When the Washington Nationals signed the aging Livan Hernandez to a minor-league contract following the 2009 season, the move was met with a yawn and a shrug.

Hernandez—who claimed to be 34 at the time—had just completed his fourth consecutive bad year in which he combined to go 46-47 with a 5.28 ERA.

The Mets had released him late in 2009, and the woeful Nationals soon signed him, giving him six starts at the end of the year.

He pitched even worse, allowing a 6.23 ERA with Washington along with a .314 batting average-against.

And yet—somehow—the Cuban defector found himself in the 2010 starting rotation and he flourished, finishing the season as the Nationals’ best starter. He pitched 200 innings, won 10 games and his 3.66 ERA was his lowest since 2003.

Shortly after the season ended, Hernandez was quickly re-signed to a one-year, $1 million contract. Manager Jim Riggleman announced formally yesterday afternoon what most of us already assumed: Livan will be the team’s Opening Day starter.

But will Hernandez perform one more year of sleight-of-hand magic and keep that oh-so-slow fastball out of the upper deck of National League ballparks, or will he revert back to his days when his ERA and his waistline were equally bloated?

We all remember Hernandez’ start last season, when for the first two months of the year he was one of the best pitchers in the league.

Even by mid-season, he was still formidable. The second half of the season, though, seemed pretty ugly.

So will the Nationals get the Livan of the first half of 2010 or the second half? Surprisingly, the numbers don’t suggest as much difference as I remember.

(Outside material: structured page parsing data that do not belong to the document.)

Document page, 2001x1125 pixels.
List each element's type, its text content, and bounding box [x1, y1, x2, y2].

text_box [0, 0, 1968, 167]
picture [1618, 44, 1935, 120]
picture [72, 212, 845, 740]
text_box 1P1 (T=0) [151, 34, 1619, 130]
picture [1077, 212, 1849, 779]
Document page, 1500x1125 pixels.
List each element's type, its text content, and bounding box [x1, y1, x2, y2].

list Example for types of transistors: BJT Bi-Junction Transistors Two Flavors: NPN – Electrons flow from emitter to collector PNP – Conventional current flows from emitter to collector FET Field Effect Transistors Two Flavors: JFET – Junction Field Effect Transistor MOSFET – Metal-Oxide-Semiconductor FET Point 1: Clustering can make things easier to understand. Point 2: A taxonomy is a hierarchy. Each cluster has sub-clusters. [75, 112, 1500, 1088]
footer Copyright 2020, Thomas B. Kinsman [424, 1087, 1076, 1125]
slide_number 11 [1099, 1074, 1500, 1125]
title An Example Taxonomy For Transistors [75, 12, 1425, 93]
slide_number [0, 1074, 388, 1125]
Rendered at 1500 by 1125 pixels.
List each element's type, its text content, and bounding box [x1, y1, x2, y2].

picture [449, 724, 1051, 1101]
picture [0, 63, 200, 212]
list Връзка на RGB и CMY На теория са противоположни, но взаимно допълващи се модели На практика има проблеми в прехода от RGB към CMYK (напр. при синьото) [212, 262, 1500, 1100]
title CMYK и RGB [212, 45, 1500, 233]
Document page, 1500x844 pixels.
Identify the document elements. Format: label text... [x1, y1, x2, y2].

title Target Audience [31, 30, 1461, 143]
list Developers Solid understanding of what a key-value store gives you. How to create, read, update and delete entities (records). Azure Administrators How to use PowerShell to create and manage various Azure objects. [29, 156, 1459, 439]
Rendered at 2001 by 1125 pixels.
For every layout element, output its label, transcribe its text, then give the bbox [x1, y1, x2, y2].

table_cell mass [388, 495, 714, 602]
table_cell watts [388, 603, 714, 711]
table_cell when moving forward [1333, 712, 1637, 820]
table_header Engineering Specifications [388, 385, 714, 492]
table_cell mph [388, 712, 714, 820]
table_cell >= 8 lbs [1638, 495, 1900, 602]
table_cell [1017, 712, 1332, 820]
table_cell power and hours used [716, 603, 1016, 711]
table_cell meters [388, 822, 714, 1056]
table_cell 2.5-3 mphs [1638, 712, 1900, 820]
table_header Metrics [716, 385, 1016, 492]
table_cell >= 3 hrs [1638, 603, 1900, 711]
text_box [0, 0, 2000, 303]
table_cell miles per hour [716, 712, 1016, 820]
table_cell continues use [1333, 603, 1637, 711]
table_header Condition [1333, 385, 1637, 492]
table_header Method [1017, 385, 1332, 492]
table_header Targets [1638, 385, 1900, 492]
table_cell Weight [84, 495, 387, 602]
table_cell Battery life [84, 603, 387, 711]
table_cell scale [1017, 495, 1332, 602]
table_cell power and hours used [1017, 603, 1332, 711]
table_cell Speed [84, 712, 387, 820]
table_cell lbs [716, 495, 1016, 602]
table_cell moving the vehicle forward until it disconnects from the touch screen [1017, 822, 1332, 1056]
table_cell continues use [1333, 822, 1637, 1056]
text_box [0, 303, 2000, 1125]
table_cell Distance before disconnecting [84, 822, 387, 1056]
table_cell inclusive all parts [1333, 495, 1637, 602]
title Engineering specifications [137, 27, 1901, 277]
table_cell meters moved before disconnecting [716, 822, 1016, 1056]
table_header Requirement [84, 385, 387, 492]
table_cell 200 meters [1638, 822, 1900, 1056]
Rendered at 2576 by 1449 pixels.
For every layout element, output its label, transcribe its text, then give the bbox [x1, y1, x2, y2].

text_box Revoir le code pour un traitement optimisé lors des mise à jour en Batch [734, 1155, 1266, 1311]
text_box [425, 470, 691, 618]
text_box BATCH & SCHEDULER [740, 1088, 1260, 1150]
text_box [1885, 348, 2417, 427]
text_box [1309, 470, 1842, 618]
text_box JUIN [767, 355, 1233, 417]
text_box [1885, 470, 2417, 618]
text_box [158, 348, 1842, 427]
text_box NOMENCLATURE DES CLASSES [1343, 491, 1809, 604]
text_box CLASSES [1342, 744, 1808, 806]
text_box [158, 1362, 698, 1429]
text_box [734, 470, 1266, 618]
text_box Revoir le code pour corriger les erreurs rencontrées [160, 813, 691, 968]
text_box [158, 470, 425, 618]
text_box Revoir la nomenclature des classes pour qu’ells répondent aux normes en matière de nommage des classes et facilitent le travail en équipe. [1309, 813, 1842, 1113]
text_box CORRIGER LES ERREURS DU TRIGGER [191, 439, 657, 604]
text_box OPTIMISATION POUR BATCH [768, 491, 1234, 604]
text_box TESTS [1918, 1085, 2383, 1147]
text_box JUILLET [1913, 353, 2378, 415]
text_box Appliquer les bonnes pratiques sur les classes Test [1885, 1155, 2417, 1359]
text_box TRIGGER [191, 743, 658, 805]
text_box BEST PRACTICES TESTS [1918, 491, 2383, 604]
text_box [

Let’s compare his statistics from 2010, from Opening Day to July 1 and from July 6 to the end of the season:


First-half: 17

Second-Half: 16


First-half: 6-4

Second-half: 4-8

Innings Pitched:

First-half: 112

Second-half: 100

Innings Per Game:

First-half: 6.6

Second-half: 6.2




Batting Average/On-Base/Slugging Percentage Against

First-half: .260/.312/.376

Second-half: .280/.336/.748

Hits/Walks/Strikeouts Per Nine Innings:

First-Half: 8.8/2.7/4.4

Second-Half: 9.6/2.7/5.3

BABIP (Batting Average for Balls in Play):

First-half: .277

Second-half: .312

Quality Starts:

First-half: 12/17

Second-half: 10/16

Those first six weeks were pretty special for Hernandez.  In his first eight games, he had an ERA of 1.62, and he didn’t see his ERA go over 3.00 for good until July.

But really, his second-half numbers were certainly strong enough that the Nationals were in a position to win most of them.

And Livan did not wear down as I had initially thought. Take a look at his ERA breakdown over the course of the year:

First eight starts: 1.62

Second eight starts: 4.50

Third eight starts: 3.29

Last nine starts: 5.33

It wasn’t that his career 3,000 innings began to take their toll, but rather Livan Hernandez either performs at one extreme or the other.

In one three-game stretch in late August, Hernandez game up 20 runs in 14 innings. But in the four games that preceded them, he had a 2.28 ERA and a .255 batting average against.

And in the five games that followed, he crafted a 2.81 ERA and allowed just a .265 batting average against.

True, those last nine games of the season look a little ugly with that 5.33 ERA, and they seem the product of wear and tear on an aging pitcher.

But the last five of those nine games were superb. He allowed just a 2.81 ERA and a .269/.318/.403 slash line.

In other words, he finished the season as strongly as he started it.

This is purely a subjective assessment, but I think Livan has one more good year left in him, and the Nationals desperately need it.

Oh, his 10 or so wins won’t make much of a difference this year, but another 200-inning campaign will surely take the strain off the bullpen, as the young pitchers struggle to improve against major league hitters.

This time next year will find Livan Hernandez in someone else’s uniform, replaced by a healthy Stephen Strasburg. But what he did for the Nationals in 2010—and hopefully this year—will not be forgotten.